▶ **EXERCISE INSTRUCTIONS**: Your answer should consist of the lines holding "none", copied from the material below.

▶ **DATA TO USE**:
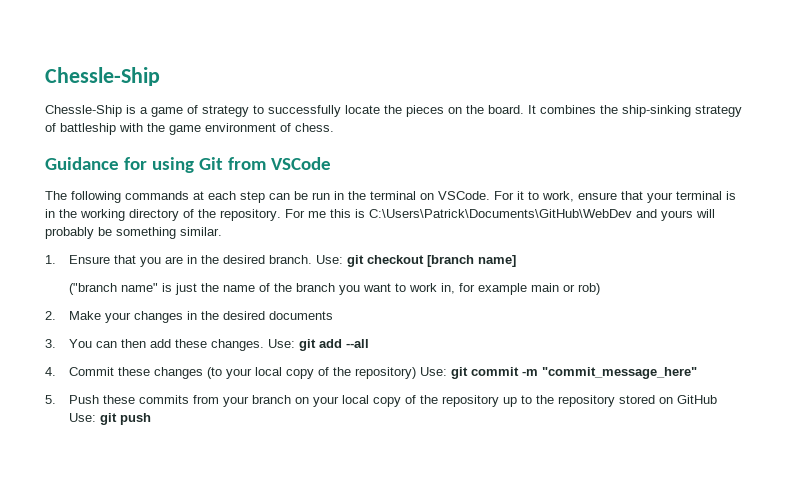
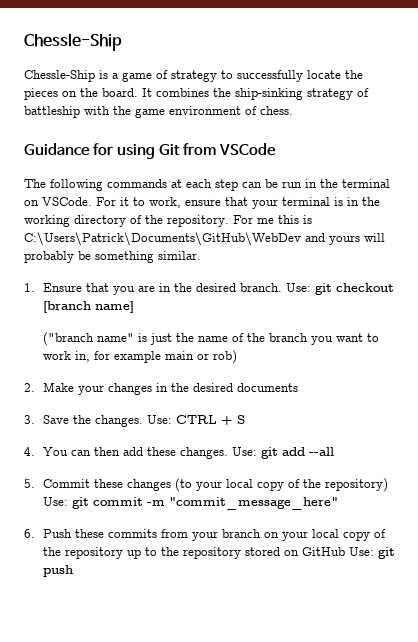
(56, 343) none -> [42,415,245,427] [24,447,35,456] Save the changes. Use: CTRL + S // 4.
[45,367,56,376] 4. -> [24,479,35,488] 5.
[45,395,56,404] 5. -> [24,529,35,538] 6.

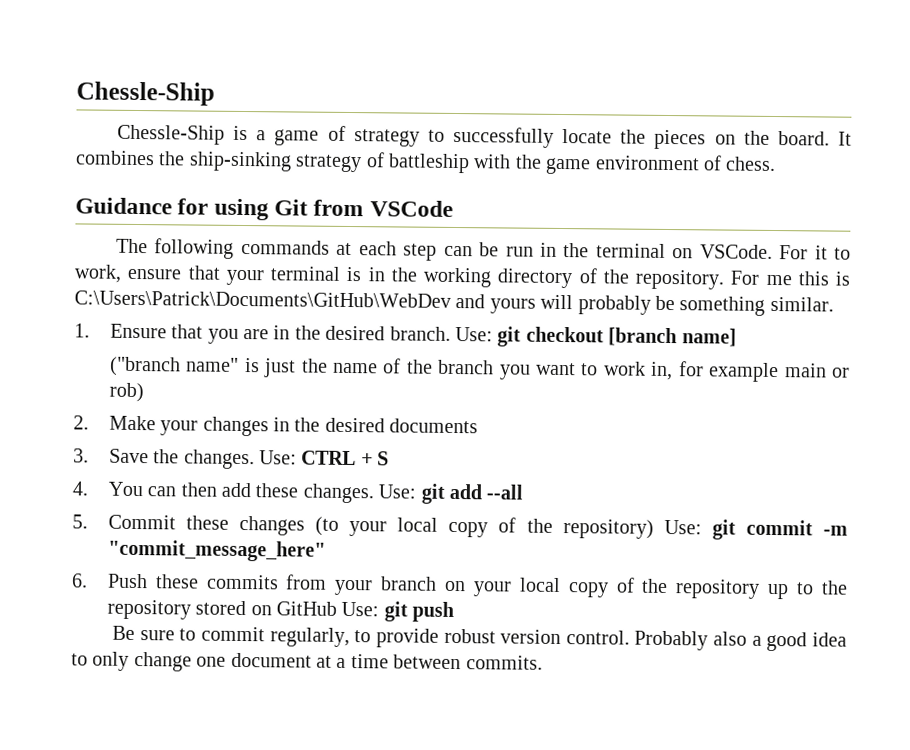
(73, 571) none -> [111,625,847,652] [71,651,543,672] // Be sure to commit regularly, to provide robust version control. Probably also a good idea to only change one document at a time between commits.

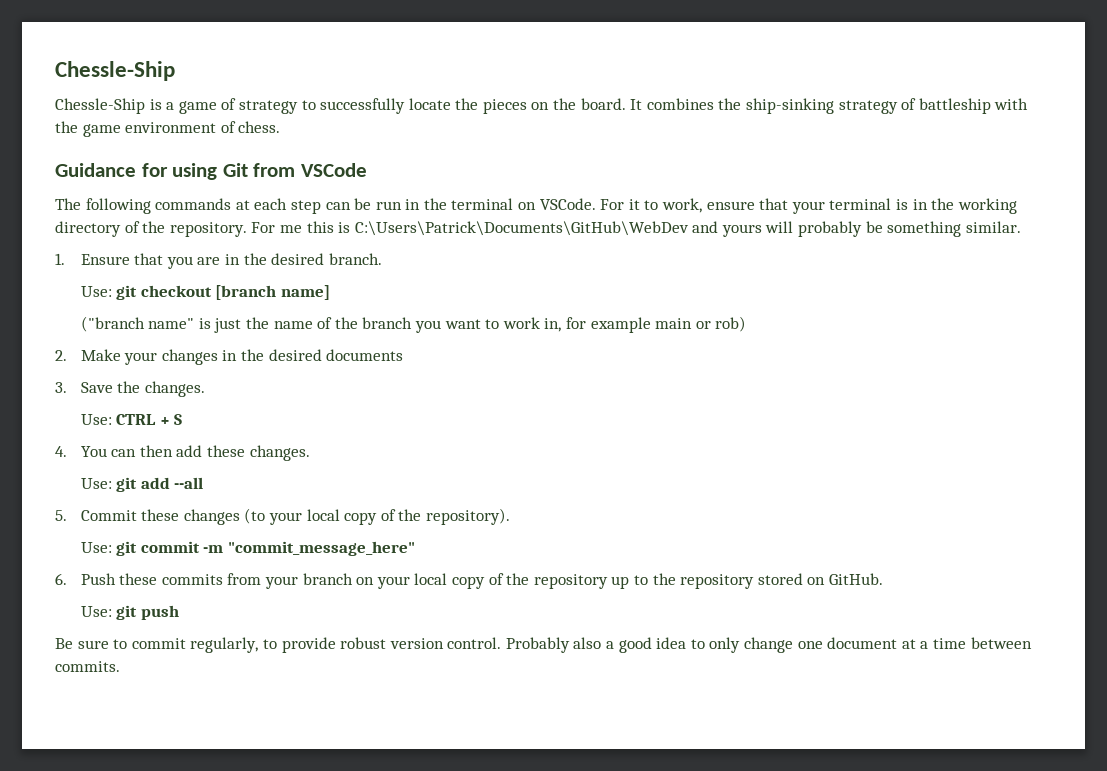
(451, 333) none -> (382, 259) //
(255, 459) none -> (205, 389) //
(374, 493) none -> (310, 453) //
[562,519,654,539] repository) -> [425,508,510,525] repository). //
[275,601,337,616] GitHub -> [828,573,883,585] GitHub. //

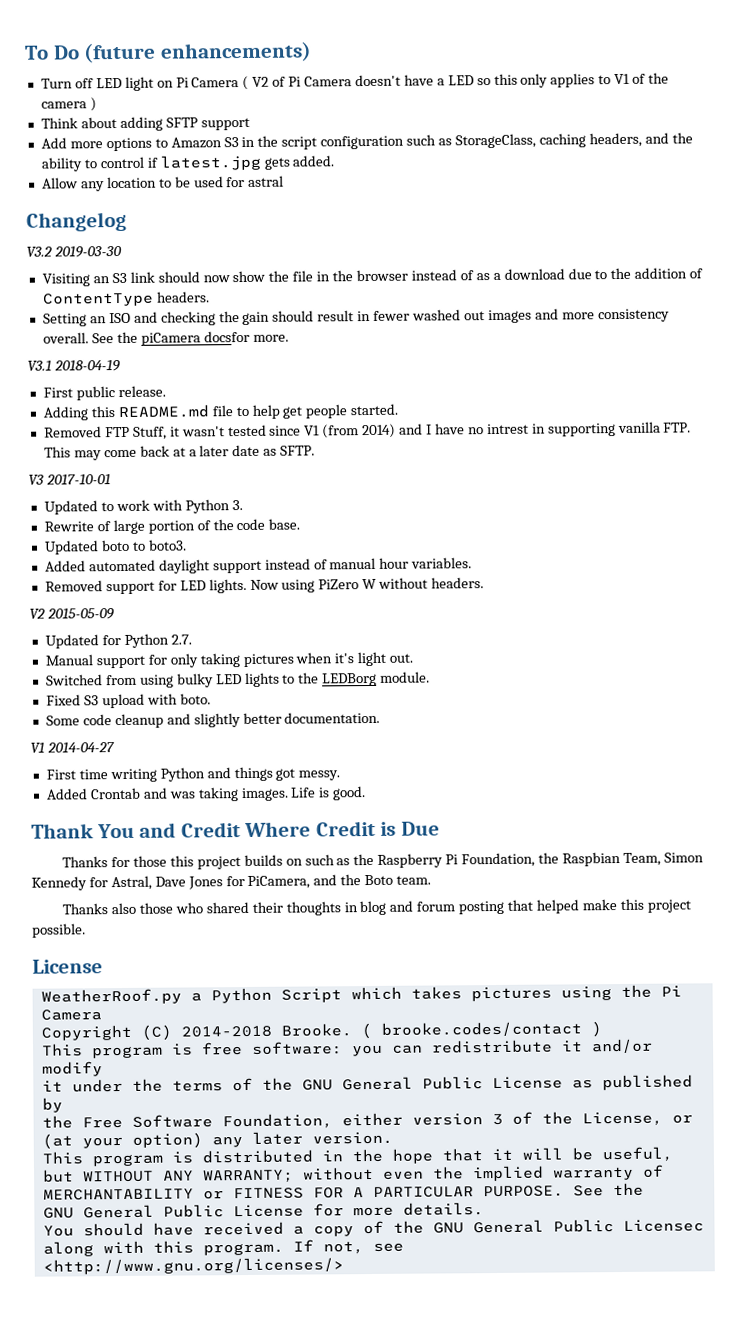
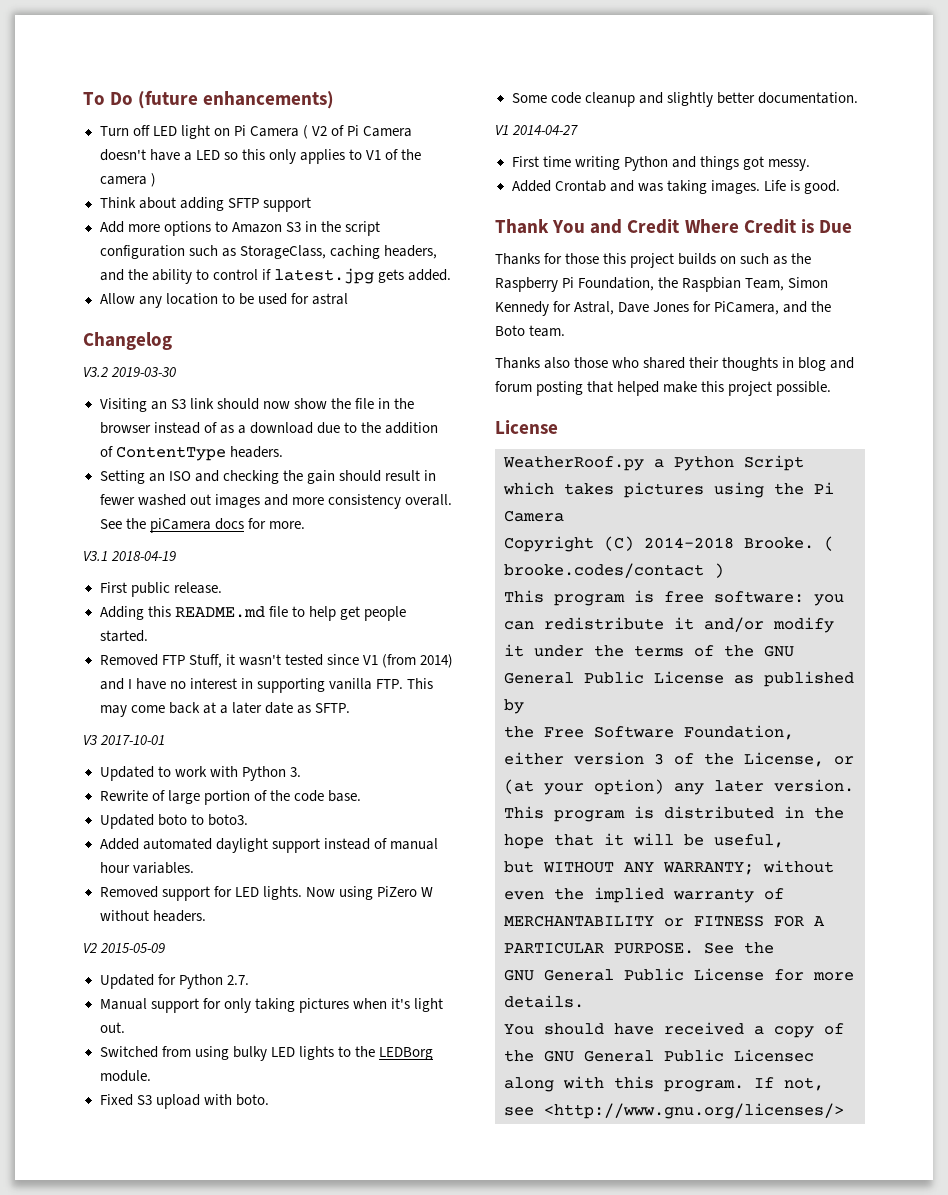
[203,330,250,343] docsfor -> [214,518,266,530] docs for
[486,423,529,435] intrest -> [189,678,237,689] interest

▶ **RESPONSE**:
(56, 343) none -> [42,415,245,427] [24,447,35,456] Save the changes. Use: CTRL + S // 4.
(73, 571) none -> [111,625,847,652] [71,651,543,672] // Be sure to commit regularly, to provide robust version control. Probably also a good idea to only change one document at a time between commits.
(451, 333) none -> (382, 259) //
(255, 459) none -> (205, 389) //
(374, 493) none -> (310, 453) //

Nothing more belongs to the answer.